═════ Fragmento citado ═════

Las lecciones y la culpa
Treinta años más tarde, en 2015, la Cruz Roja Colombiana reconoció su responsabilidad. “No estábamos preparados”, admitió Gabriel Camero, presidente de la seccional Cundinamarca y Bogotá. No había equipos, ni sistemas de alerta, ni coordinación. Cada institución actuó por su cuenta. La emergencia los desbordó.
A raíz del desastre surgió el Sistema Nacional de Gestión del Riesgo de Desastres, que busca evitar que una historia similar vuelva a repetirse. Hoy existen protocolos, simulacros y redes de alerta temprana, aunque expertos advierten que la comunicación del riesgo todavía es insuficiente.
El país que aún no ha aprendido la lección
El Nevado del Ruiz sigue activo 40 años después y, en ocasiones, emite columnas de humo que reavivan los temores. Aunque las autoridades mantienen vigilancia y realizan simulacros, las comunidades cercanas temen que la historia pueda repetirse.
Las ruinas de Armero permanecen allí, un cementerio silencioso bajo la maleza. En el antiguo parque, algunos techos aún sobresalen del suelo. Sobrevivientes y visitantes dejan flores, fotos y cruces entre el polvo y las oraciones.
La tragedia no comenzó con la erupción, sino con la indiferencia. Cada advertencia desoída, cada informe archivado y cada alarma que no sonó prepara el terreno para que un desastre vuelva a encontrar un pueblo desprevenido.

═════ Material mostrado ═════

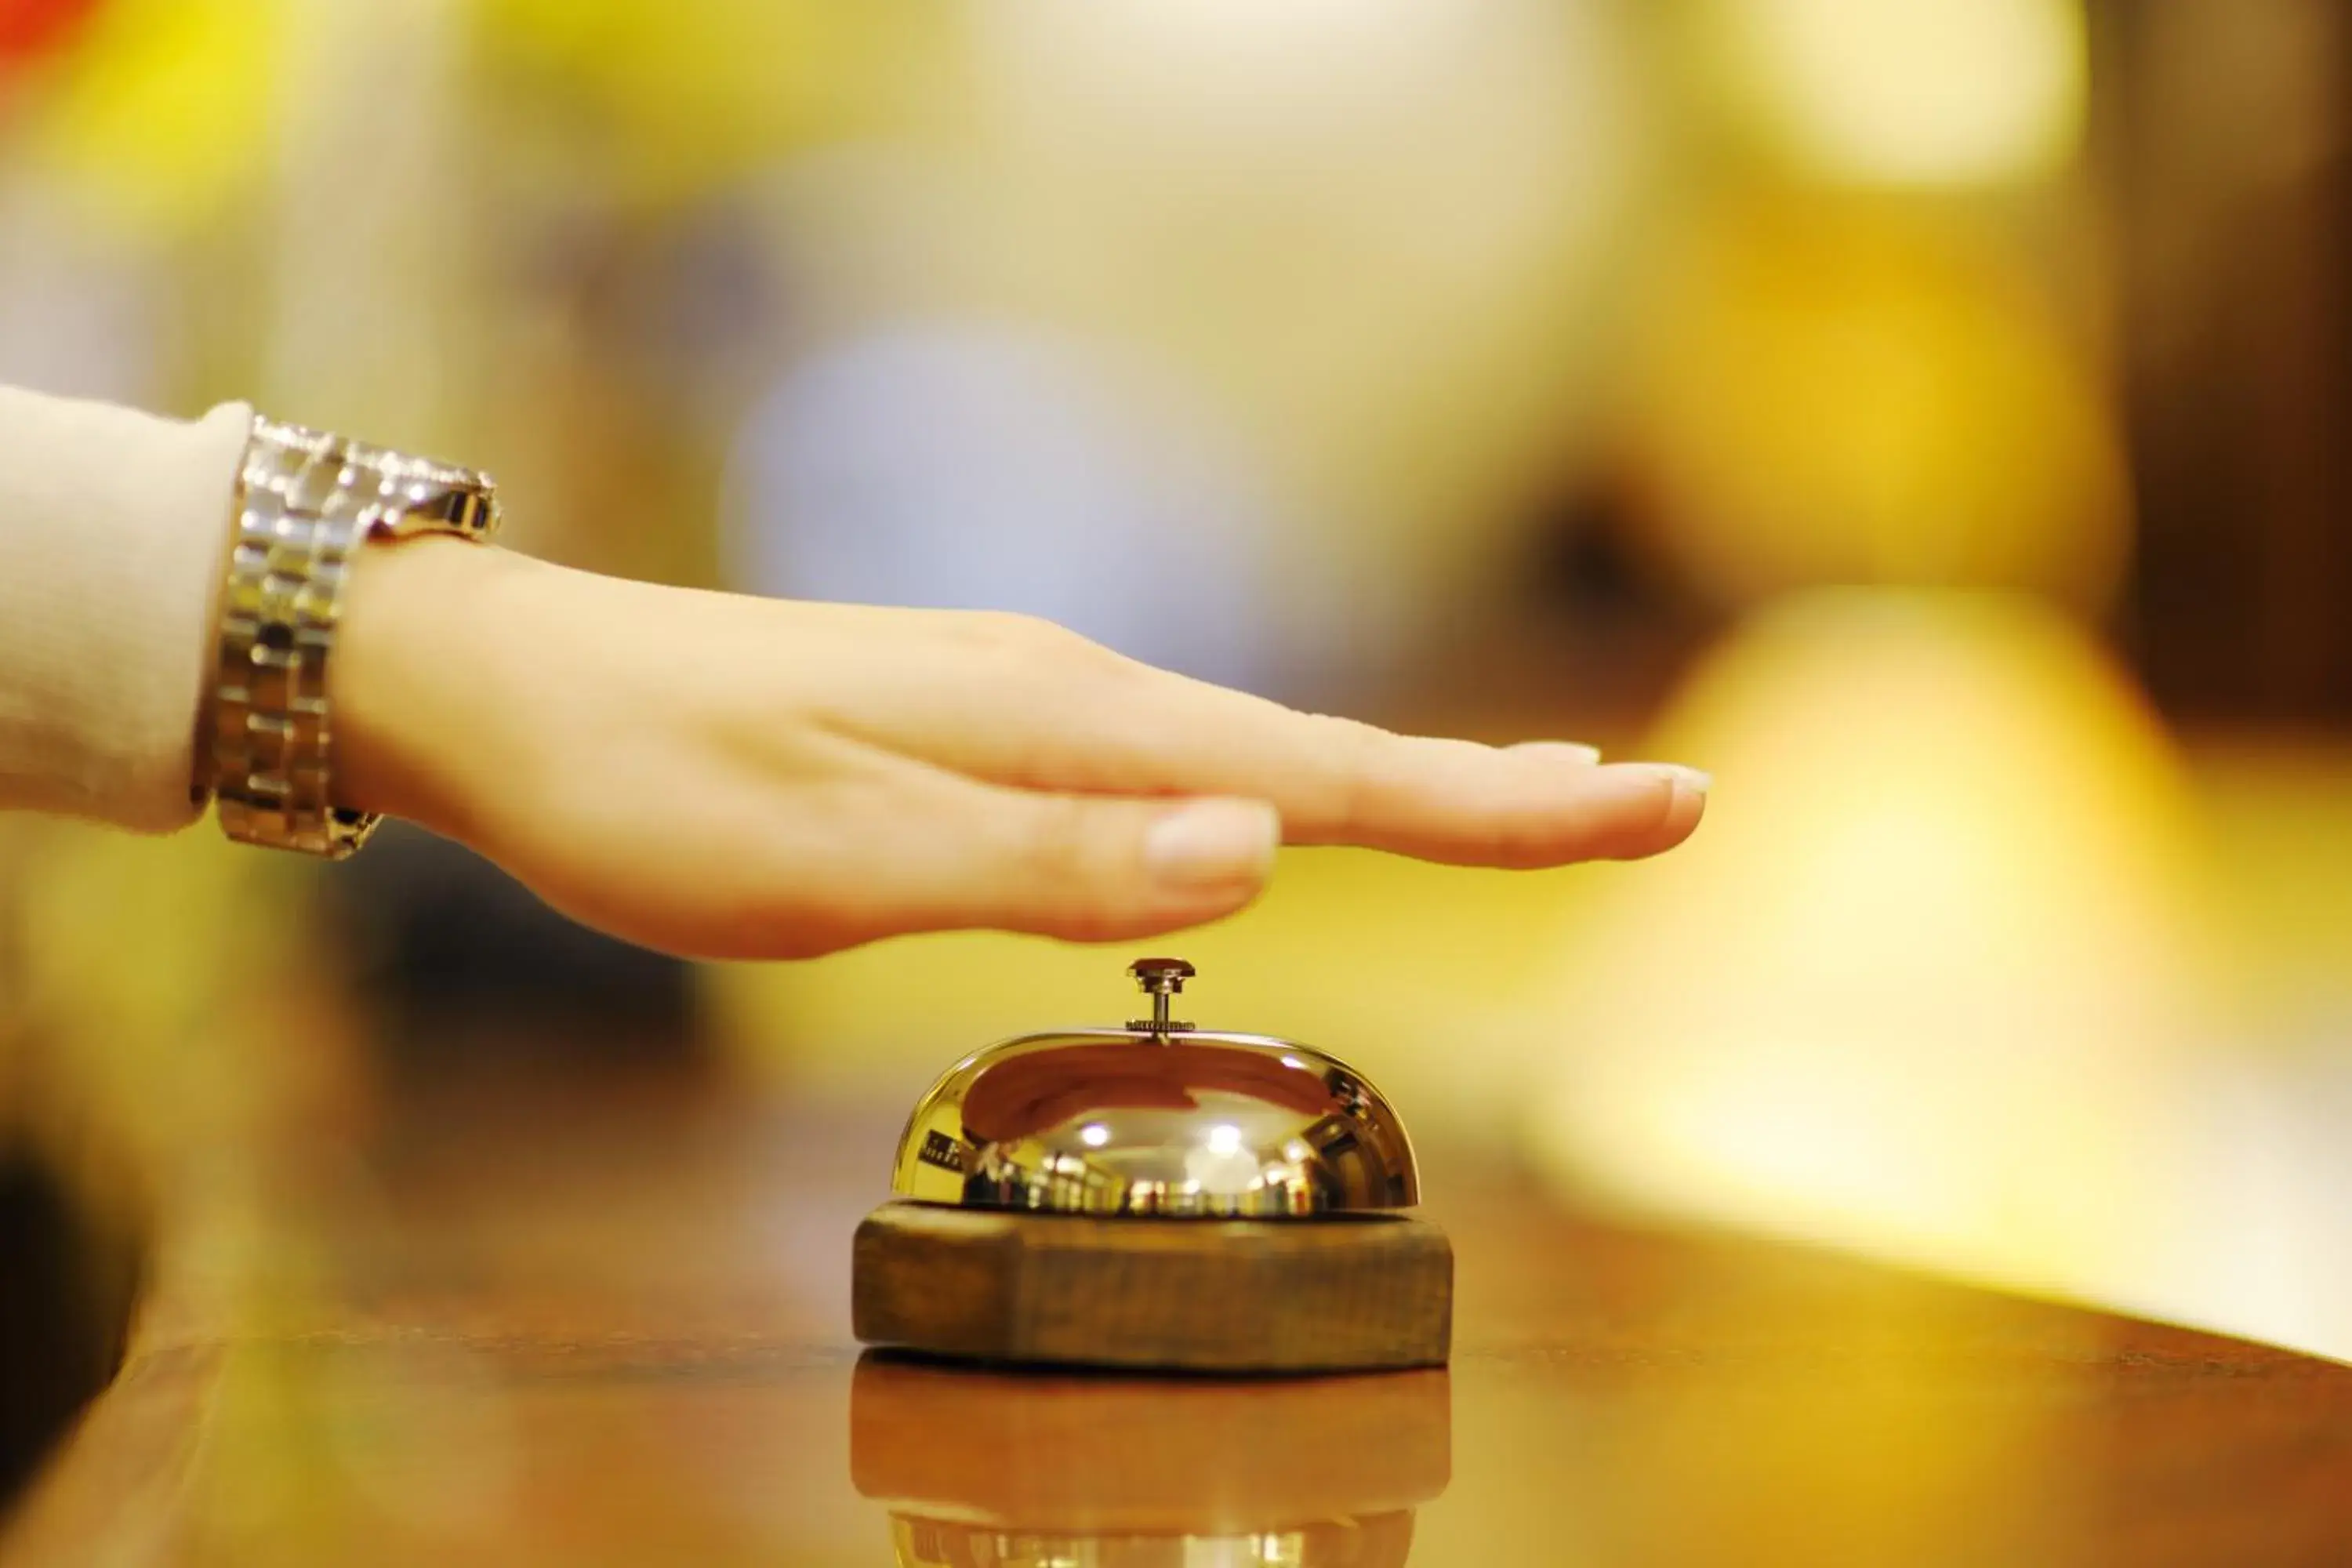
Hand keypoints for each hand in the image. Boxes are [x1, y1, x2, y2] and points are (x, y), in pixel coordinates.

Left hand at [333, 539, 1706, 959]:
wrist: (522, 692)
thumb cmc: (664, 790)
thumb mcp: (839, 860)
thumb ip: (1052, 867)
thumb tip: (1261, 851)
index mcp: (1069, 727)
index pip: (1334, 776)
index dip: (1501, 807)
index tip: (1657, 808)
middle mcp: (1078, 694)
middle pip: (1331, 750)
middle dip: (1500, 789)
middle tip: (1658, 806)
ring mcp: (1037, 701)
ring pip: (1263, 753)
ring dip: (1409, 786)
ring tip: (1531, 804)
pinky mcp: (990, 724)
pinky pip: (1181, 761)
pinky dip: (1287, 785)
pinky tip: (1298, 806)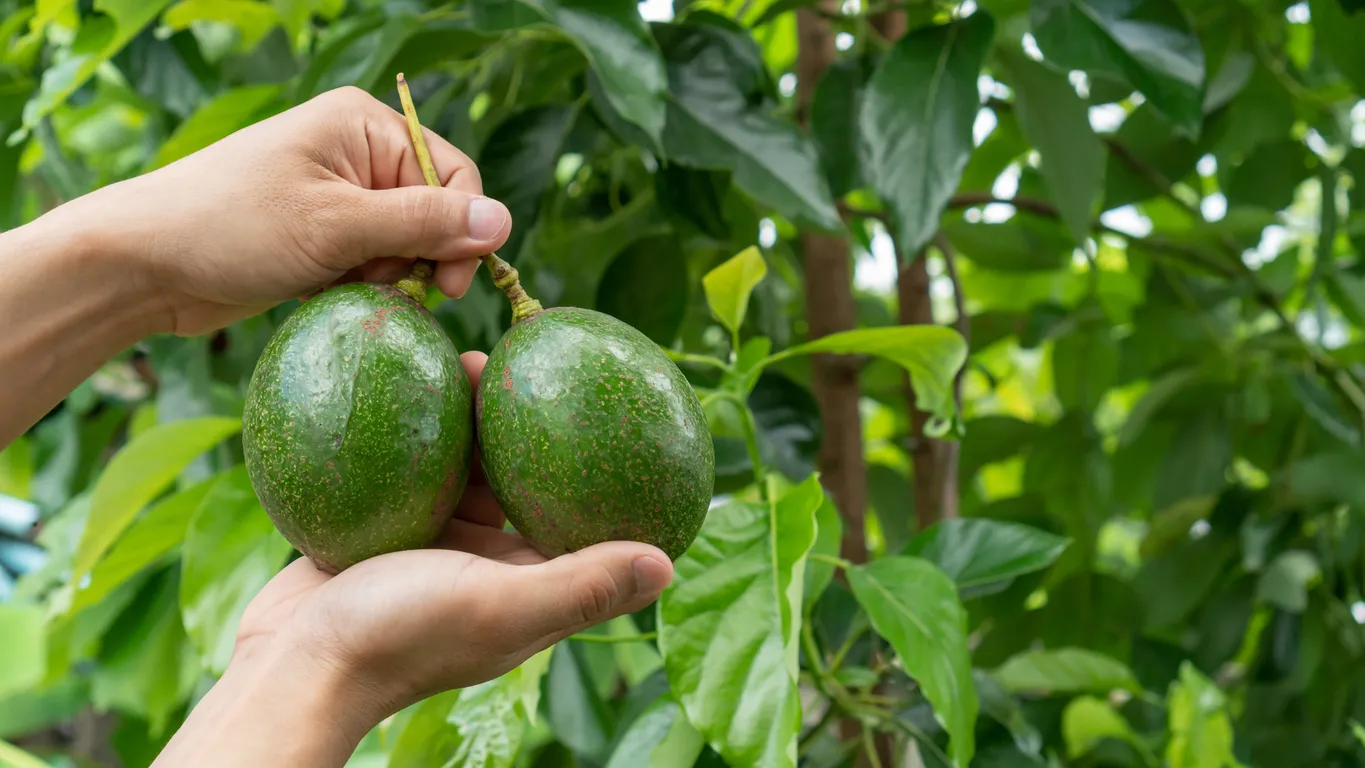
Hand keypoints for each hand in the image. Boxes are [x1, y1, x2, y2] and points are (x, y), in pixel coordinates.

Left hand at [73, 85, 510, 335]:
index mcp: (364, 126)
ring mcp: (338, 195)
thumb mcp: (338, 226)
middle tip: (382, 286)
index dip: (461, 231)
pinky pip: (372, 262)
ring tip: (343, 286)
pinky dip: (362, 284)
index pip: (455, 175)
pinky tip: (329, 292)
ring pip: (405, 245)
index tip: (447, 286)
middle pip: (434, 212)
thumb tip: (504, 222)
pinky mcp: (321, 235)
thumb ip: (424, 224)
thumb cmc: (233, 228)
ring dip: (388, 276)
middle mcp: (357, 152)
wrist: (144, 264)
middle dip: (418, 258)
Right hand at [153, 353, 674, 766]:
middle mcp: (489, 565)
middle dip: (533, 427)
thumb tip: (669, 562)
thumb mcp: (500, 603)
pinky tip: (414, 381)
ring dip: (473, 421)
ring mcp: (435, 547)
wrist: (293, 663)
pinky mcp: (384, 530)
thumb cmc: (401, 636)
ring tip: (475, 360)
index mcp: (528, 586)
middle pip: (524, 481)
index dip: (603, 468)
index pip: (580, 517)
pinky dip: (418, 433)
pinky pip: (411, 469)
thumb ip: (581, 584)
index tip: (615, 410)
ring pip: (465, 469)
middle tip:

═════

## Ejercicios propuestos
- a) Indique si cada afirmación concuerda con el fragmento citado, respondiendo sí o no y copiando entre comillas las palabras del texto que lo deciden: (i) La Cruz Roja Colombiana reconoció su responsabilidad en 2015. (ii) El Nevado del Ruiz ya no está activo. (iii) Los expertos consideran suficiente la comunicación del riesgo.
- b) Traduzca al inglés esta oración del fragmento citado: "La tragedia no comenzó con la erupción, sino con la indiferencia."

## Resultados del ejercicio
- a)
(i) Sí: "en 2015, la Cruz Roja Colombiana reconoció su responsabilidad".
(ii) No: "El Nevado del Ruiz sigue activo 40 años después".
(iii) No: "expertos advierten que la comunicación del riesgo todavía es insuficiente".

- b) The tragedy did not begin with the eruption, but with indifference.